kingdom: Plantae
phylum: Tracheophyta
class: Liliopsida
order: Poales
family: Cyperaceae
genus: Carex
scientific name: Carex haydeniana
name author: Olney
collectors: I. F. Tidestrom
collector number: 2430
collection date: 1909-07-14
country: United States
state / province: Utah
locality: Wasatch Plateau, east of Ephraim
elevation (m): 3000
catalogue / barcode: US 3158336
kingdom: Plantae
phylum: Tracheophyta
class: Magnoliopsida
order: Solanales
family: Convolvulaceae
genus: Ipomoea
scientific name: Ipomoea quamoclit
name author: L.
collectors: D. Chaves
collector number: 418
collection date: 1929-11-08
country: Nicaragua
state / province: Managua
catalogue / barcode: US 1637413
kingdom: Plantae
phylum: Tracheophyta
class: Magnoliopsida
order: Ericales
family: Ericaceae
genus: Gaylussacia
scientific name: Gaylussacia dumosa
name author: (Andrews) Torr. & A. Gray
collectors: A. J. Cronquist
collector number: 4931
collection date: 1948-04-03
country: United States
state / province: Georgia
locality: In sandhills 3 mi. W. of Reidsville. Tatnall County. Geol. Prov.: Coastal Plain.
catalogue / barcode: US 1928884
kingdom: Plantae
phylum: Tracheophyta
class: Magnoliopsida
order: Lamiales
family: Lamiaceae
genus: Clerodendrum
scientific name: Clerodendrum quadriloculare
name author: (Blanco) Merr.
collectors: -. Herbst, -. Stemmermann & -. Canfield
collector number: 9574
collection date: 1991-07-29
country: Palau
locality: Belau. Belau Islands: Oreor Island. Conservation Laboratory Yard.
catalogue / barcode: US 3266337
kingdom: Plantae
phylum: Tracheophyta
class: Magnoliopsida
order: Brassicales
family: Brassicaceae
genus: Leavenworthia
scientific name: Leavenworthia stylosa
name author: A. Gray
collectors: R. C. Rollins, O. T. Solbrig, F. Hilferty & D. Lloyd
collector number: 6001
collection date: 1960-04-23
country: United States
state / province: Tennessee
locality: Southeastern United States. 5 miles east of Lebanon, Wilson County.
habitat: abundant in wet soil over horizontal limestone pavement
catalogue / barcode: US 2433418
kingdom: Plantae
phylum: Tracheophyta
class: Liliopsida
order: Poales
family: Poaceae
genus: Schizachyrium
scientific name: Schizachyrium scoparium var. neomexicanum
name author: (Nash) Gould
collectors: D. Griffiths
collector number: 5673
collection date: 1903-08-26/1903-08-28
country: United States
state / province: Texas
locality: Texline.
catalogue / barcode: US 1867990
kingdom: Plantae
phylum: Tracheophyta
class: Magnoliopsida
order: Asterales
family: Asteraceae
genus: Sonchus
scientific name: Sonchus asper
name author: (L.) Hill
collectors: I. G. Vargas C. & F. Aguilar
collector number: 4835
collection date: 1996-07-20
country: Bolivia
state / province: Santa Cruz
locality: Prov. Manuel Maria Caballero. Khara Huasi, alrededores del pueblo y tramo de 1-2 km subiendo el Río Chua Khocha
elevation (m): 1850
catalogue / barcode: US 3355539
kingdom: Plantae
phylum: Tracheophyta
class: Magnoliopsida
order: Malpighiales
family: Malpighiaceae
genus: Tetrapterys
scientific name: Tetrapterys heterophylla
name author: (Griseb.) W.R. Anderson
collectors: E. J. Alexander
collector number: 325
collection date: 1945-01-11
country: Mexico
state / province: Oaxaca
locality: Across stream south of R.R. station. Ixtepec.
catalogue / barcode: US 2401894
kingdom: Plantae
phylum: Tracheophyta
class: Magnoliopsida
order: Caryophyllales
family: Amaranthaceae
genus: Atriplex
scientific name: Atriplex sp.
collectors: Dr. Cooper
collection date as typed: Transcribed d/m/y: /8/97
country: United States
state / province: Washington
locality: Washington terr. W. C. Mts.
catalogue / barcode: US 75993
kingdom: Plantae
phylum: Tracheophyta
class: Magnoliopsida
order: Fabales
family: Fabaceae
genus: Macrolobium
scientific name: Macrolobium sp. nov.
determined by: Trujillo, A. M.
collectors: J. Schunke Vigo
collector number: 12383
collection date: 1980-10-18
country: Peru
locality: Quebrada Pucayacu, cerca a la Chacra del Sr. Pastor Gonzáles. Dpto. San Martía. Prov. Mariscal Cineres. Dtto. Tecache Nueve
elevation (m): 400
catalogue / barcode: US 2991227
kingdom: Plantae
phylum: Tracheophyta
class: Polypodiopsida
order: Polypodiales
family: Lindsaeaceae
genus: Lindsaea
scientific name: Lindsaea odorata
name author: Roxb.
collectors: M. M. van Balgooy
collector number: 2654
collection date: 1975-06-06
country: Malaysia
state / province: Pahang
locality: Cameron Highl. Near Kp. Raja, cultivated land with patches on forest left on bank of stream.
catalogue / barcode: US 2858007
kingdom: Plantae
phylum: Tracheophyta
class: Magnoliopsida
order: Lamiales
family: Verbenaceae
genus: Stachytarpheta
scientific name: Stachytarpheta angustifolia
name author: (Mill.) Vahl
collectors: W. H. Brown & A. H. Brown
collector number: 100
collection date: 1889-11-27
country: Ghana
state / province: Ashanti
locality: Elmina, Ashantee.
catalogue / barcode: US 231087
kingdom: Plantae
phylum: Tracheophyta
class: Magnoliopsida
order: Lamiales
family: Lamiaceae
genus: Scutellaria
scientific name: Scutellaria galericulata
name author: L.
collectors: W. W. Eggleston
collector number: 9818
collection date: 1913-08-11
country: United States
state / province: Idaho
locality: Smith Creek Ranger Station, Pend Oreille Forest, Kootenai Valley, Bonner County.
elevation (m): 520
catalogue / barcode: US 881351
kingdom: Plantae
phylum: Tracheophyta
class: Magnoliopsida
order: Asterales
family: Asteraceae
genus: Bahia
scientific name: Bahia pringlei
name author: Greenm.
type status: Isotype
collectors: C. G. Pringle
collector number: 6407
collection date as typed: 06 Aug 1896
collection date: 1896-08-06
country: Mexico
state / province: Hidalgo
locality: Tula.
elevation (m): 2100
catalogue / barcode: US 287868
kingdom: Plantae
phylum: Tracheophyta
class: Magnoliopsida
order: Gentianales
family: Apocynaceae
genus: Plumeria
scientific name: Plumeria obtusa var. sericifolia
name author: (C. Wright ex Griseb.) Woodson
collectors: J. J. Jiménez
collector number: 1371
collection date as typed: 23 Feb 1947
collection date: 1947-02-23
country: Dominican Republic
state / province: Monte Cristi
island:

What to work on -
Starting at the line that has "scientific name: Bahia pringlei" and ending after the line that has "collectors: J. J. Jiménez", rewrite only those lines of the items, swapping "catalogue / barcode" for "catalog number" and leaving everything else as it is.

Solution to this problem -
scientific name: Bahia pringlei
name author: Greenm.
type status: Isotype
collectors: C. G. Pringle
collector number: 6407
collection date as typed: 06 Aug 1896
collection date: 1896-08-06
country: Mexico
state / province: Hidalgo
locality: Tula.
elevation (m): 2100
catalog number: US 287868
kingdom: Plantae
phylum: Tracheophyta
class: Magnoliopsida
order: Gentianales
family: Apocynaceae
genus: Plumeria
scientific name: Plumeria obtusa var. sericifolia
name author: (C. Wright ex Griseb.) Woodson
collectors: J. J. Jiménez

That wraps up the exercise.